SINGAPORE--As crowdsourcing gains traction, risks also will emerge from companies that exploit the public for their own benefit and questions remain over which is the rightful owner of the resulting intellectual property (IP).
Sean Moffitt, managing director of Wikibrands, said at Crowdsourcing Week conference here Tuesday that the crowdsourcing market was growing 80 percent year-over-year. He defined crowdsourcing as the practice of harnessing collaboration--internally or externally--to solve problems, attain innovation, and efficiency on many different levels across various industries.

However, panelists in a discussion during the event noted that such practice might face ethical and legal issues.

One panelist, Ross Dawson, author of "Getting results from crowds" said crowdsourcing was, after all, a practice of "tapping the minds of many" and one that could be exploitative in nature. 

Citing an example, Sean Moffitt, managing director of Wikibrands, said a company may use a crowd to design a logo instead of his agency for purposes of saving money which would otherwise be spent on the agency, and getting more ideas from the public as compared to the agency.

People are passionate about being in the community, and will willingly contribute and may not realize they are being exploited by the company, Moffitt explained.

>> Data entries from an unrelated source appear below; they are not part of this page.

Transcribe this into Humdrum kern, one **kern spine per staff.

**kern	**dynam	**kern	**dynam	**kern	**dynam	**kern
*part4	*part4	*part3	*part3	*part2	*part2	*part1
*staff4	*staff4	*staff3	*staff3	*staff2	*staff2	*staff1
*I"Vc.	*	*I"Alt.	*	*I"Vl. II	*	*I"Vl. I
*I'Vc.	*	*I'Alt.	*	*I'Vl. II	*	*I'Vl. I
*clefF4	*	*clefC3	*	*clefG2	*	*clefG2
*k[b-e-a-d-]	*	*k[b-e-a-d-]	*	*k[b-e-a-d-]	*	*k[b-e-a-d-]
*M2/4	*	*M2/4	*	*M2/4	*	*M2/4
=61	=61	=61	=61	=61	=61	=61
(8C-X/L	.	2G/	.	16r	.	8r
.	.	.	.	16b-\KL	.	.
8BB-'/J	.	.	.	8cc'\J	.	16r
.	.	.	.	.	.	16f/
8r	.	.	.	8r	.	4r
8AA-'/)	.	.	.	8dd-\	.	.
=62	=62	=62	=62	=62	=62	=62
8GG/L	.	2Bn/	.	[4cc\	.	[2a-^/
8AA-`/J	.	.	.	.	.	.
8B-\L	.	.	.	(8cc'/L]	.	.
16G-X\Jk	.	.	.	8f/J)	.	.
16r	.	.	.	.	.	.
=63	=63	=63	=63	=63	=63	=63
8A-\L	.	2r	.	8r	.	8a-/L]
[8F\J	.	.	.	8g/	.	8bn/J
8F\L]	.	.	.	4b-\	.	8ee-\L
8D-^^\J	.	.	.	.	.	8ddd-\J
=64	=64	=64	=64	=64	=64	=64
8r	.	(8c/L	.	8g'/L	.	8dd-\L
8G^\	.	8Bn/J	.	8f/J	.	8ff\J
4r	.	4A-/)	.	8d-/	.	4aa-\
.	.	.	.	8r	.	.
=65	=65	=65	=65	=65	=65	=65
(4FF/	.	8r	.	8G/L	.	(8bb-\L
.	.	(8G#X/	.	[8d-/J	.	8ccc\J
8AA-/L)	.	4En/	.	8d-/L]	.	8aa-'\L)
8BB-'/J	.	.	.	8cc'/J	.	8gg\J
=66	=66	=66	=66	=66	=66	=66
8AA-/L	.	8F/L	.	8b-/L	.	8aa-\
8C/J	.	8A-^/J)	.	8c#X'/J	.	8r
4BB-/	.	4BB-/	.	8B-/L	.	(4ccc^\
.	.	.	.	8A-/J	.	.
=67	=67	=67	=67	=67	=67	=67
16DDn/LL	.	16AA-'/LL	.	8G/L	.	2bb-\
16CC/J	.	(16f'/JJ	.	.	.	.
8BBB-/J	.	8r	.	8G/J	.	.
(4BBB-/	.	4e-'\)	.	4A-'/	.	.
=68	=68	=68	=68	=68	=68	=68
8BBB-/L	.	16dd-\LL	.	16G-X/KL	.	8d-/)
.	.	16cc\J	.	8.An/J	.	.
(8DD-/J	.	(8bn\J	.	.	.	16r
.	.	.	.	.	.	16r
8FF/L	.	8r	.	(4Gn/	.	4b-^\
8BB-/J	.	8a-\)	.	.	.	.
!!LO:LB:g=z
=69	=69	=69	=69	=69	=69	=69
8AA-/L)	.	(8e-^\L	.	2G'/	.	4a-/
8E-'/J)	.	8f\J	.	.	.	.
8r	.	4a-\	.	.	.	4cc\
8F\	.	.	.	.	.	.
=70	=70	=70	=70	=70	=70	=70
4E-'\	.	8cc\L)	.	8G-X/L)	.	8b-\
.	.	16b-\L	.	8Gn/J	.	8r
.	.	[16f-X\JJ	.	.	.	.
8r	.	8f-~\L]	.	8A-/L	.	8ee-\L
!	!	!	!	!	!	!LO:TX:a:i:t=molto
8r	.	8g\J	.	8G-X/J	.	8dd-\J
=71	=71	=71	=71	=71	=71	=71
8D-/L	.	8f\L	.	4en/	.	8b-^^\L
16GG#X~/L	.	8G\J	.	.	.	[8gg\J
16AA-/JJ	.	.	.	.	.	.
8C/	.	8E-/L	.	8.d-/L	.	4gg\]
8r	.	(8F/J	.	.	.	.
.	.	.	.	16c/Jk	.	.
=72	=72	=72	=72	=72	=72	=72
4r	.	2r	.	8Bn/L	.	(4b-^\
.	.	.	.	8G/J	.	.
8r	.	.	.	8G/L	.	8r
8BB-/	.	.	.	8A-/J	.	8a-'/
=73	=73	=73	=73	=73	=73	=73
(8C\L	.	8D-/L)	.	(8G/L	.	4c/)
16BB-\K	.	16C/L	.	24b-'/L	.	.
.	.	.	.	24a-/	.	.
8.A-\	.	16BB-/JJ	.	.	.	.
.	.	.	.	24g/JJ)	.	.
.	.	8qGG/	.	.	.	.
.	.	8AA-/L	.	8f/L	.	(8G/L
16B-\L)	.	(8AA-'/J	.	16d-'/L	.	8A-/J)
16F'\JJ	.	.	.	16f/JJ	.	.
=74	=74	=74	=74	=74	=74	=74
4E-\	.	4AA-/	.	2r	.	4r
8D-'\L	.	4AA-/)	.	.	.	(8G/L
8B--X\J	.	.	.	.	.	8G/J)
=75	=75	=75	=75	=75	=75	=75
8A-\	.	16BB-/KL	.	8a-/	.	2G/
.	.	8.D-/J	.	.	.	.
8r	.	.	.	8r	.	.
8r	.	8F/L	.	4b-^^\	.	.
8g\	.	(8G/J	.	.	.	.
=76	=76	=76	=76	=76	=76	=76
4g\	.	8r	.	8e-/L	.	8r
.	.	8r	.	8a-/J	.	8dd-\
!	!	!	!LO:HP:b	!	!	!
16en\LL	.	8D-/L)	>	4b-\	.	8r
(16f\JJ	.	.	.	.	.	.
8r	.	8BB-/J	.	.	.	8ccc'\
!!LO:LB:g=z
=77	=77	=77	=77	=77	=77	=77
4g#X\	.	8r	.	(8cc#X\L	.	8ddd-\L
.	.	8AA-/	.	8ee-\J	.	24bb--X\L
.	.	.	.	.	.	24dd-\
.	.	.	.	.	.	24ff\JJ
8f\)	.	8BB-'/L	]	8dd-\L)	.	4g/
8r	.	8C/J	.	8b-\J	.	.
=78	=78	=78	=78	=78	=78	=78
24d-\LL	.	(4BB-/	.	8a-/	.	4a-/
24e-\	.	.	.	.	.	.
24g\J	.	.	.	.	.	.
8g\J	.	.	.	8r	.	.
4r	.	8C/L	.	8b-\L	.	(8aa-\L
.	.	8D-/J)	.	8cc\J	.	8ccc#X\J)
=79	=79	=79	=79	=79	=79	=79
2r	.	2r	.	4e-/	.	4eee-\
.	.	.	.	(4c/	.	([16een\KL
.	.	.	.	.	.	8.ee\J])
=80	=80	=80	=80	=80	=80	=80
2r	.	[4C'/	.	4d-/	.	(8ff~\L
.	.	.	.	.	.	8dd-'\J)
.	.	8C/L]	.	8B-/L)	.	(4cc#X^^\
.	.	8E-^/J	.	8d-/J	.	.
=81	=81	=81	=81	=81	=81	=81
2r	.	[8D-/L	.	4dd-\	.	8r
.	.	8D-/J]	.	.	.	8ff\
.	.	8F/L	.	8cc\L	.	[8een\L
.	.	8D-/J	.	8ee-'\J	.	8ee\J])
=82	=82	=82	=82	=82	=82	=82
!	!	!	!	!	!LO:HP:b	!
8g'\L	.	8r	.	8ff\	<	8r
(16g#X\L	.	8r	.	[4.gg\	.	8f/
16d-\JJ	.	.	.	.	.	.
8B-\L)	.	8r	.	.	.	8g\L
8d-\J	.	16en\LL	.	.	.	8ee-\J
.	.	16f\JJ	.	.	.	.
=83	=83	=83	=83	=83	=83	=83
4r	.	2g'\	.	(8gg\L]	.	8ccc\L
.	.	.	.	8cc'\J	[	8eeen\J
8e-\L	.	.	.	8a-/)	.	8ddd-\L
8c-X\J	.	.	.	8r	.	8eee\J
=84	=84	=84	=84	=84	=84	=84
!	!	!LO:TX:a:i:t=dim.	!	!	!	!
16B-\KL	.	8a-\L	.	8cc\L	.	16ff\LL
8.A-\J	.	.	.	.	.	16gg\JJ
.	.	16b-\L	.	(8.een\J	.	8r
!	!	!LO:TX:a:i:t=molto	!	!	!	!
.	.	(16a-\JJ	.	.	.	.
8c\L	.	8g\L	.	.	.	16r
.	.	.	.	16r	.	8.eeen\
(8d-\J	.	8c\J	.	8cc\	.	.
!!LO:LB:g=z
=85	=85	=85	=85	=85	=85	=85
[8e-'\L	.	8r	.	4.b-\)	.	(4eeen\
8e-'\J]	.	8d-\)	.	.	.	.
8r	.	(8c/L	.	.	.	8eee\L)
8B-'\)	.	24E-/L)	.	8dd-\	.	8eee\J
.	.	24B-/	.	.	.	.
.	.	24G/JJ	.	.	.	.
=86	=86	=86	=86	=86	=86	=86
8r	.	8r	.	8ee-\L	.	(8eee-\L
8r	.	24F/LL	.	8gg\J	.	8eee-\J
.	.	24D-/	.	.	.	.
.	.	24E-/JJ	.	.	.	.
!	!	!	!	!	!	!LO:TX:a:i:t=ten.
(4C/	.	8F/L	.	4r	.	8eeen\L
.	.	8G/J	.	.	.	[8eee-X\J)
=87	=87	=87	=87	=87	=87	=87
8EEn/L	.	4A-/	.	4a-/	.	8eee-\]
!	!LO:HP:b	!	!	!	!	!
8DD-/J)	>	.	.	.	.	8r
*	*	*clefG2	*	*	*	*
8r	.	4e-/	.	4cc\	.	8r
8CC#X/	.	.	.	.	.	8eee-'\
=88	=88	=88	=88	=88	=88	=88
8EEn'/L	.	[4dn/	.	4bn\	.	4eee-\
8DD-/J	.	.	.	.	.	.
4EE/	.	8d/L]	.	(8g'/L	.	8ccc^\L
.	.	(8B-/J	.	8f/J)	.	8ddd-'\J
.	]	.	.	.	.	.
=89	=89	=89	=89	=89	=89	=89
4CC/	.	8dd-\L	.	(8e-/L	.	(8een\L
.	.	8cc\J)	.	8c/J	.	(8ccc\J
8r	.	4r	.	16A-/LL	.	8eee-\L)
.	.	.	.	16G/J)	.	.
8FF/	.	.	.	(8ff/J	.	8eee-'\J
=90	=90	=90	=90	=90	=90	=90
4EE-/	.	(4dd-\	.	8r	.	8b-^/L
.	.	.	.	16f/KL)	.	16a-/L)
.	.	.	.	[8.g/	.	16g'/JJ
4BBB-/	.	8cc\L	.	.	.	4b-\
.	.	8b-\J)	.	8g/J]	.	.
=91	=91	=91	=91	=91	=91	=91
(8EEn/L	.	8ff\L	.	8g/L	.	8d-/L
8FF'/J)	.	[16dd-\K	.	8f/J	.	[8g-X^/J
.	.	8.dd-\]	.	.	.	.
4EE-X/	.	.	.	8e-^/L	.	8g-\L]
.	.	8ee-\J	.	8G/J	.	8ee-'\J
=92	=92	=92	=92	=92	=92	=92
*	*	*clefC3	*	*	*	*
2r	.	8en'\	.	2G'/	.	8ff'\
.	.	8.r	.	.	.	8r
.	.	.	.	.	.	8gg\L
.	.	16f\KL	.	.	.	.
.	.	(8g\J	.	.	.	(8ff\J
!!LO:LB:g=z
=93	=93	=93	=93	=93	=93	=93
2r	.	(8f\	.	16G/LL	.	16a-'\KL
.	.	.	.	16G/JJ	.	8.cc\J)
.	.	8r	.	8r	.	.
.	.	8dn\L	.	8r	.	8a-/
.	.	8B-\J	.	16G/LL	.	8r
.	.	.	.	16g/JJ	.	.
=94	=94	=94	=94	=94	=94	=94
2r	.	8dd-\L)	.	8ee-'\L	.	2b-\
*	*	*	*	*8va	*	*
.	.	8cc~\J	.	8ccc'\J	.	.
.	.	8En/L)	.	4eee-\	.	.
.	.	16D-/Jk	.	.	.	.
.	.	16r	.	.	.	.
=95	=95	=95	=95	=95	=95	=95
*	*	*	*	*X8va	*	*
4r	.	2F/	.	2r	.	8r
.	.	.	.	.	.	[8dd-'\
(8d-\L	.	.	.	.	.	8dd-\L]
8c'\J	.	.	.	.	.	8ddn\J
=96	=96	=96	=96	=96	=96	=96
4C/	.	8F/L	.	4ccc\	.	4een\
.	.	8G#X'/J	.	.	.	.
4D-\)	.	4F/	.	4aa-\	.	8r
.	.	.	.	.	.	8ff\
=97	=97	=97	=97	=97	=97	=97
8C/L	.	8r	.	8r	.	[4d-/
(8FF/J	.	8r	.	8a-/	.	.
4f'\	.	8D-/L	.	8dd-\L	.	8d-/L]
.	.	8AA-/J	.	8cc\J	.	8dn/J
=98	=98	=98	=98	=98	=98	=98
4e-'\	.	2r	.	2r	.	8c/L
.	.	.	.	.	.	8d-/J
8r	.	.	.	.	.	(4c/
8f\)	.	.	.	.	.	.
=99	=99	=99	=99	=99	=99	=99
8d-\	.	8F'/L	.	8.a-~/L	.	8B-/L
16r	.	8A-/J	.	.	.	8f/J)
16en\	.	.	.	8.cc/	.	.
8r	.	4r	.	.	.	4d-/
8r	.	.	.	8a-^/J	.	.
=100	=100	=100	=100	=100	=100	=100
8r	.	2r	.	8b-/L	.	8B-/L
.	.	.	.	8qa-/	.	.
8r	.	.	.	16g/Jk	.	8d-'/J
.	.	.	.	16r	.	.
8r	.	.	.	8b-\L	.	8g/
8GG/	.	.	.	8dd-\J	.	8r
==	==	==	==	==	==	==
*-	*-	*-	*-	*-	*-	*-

Dawson also pointed to questions over intellectual property rights and which party should have ownership of the resulting content or product built. At the moment, most companies that engage in crowdsourcing have a contract with participants which gives IP rights to the company, he explained, while in some contracts, certain users are able to retain IP rights.

Here, he said the challenge is in the allocation of shares by their value to the crowd and dealing with the lack of laws protecting and distributing ownership of ideas of users participating in crowdsourcing.

Do what is right, have structures for shared distribution

To address this, Dawson advised companies to design crowdsourcing with the ability to create value, as wekk as understand and do what "feels right".

Most brands that crowdsource are mostly inexperienced in a particular aspect so, moving forward, brands should take a more consultative approach to crowdsourcing or risk running into ethical issues with their audiences, noted Shelley Kuipers, founder and CEO of crowdsourcing consultancy firm, Chaordix.

Before laws are established to protect individuals participating in crowdsourcing, she said companies can come up with structures to allocate ownership. Citing an example, Kuipers said in the virtual world Second Life, users can vote which of their peers should receive points from the crowdsourcing company.

Crowdsourcing regulation body not necessary

The panelists did not agree a governance body should be formed to maintain ethics as crowdsourcing gained traction.

Dawson noted crowdsourcing was very transparent so people already would be able to self-govern and be accountable to one another.

Kuipers added there were already organizations such as crowdsourcing.org and people in this space for almost 10 years that could try to make sense of the landscape.

A crowdsourcing company or model that takes advantage of its crowd will not last for long because the crowd as a whole will "call them out" due to the level of transparency, she pointed out.

"It is intrinsic in who we are as humans [to point out any wrongdoing] so I don't know if a government body will be a good idea," she added.